Coccolithophores in high latitude and polar regions: Relationships between community composition, calcification and environmental factors

Coccolithophores are a unique group of calcifying phytoplankton that dominate pelagic biogenic calcification and facilitate carbon export. Changes in coccolithophore calcite production through changes in their abundance, species distribution or cellular calcification could affect the oceanic carbon cycle. Ocean acidification, global warming and future changes in nutrient and light conditions might affect coccolithophore populations.
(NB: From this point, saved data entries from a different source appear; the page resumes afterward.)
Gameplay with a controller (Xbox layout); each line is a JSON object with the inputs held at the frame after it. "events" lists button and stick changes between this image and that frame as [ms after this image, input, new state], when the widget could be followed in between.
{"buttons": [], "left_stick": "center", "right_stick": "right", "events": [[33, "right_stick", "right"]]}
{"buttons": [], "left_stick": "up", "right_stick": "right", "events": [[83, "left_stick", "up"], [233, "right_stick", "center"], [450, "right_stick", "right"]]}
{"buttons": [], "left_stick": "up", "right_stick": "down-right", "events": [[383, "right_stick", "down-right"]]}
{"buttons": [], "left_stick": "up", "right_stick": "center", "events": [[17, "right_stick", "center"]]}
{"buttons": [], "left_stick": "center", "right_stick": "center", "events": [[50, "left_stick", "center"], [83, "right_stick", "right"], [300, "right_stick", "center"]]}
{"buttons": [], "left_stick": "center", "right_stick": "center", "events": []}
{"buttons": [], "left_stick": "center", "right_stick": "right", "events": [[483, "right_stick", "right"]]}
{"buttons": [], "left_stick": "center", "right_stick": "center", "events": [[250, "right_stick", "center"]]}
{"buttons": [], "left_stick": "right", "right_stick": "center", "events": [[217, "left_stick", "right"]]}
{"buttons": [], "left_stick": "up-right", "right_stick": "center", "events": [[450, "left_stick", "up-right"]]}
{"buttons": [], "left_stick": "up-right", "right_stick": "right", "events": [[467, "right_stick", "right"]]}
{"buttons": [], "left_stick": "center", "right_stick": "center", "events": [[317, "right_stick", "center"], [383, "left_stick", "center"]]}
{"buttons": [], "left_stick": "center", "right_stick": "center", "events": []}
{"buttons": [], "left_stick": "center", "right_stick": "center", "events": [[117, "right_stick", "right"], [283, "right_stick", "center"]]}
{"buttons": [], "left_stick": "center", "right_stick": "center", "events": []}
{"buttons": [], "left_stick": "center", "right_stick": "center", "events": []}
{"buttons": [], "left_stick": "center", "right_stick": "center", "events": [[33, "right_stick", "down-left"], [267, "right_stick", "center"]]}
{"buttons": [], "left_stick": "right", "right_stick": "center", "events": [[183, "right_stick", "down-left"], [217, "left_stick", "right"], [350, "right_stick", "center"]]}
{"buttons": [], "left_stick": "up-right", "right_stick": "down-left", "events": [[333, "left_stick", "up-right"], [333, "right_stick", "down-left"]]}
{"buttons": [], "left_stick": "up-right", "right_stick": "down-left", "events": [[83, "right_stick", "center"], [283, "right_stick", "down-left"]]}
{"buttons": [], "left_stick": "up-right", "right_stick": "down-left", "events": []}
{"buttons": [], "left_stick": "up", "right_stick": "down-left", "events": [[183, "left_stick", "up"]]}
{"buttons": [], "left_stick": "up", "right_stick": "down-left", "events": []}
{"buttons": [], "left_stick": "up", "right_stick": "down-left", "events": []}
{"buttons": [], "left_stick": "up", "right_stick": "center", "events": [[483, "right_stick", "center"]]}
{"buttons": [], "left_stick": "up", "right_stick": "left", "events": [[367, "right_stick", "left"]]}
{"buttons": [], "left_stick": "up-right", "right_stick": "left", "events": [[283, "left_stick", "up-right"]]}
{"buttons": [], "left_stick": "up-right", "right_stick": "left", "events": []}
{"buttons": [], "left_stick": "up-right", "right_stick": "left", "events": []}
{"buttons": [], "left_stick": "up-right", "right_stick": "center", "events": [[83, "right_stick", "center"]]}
This study investigated the relationships between coccolithophore distribution and calcification and environmental factors, between the North Sea and the Arctic Ocean and in the Southern Ocean. Large gradients in carbonate chemistry and other variables provided insights into coccolithophore response to concurrent changes in the future ocean. Freshwater inputs and biological processes were driving the carbonate chemistry changes in the surface waters of the North Sea, the Norwegian Sea and the Svalbard Arctic region. Even though biological processes seemed to play a major role in shaping the saturation state (omega calcite) and pH of these regions, the carbonate chemistry of the freshwater sources (Baltic Sea, sea-ice melt, riverine input/ terrestrial runoff) was also important and had accentuated the effects of biological activity. A multivariate approach showed that changes in pH and mixed layer irradiance explained most of the variation in coccolithophore distribution and community composition between the North Sea and Svalbard. Differences between the Svalbard population (dominated by the family Papposphaeraceae) and those from other regions were mostly explained by pH, whereas mixed layer irradiance explained most of the variation between the North Sea, Norwegian Sea and Arctic water assemblages. Estimates of cell specific calcification rates showed that species composition can considerably affect community calcification.

At Drake Passage, the coccolithophore community was dominated by Emiliania huxleyi B/C. Diversity and abundance were highest in the Subantarctic and Polar Frontal Zones, respectively, where temperature and mixed layer irradiance were high. Community and cell specific calcification, as well as coccolith production rates, showed an overall decreasing trend towards Antarctica and were correlated with the strong latitudinal gradients in temperature and omega calcite and anti-correlated with nutrient concentrations. Additionally, coccolith production rates and cell specific calcification were also correlated with mixed layer irradiance.

Coccolithophore calcification rates at Svalbard and at Drake Passage were low compared to other oceanic regions. At Svalbard, the low calcification rates were the result of very low abundances of species that have both a low (e.g. Papposphaeraceae) and high (e.g. Coccolithus pelagicus) calcite content. At Drake Passage low calcification rates were the result of low to moderate abundances of E.
huxleyi B/C, which has a low calcite content.

The results of this study suggest that changes in future pelagic calcite production may result from physiological changes acting on single species and/or from shifts in the species composition of coccolithophore assemblages, as well as poleward biome migrations induced by ocean acidification,
sea surface warming and stratification.

Charalampopoulou A., 2011. Coccolithophores in high latitude and polar regions: Relationships between community composition, calcification and environmental factors. University of Southampton, School of Ocean and Earth Science, Doctoral Thesis, 139pp. Thesis.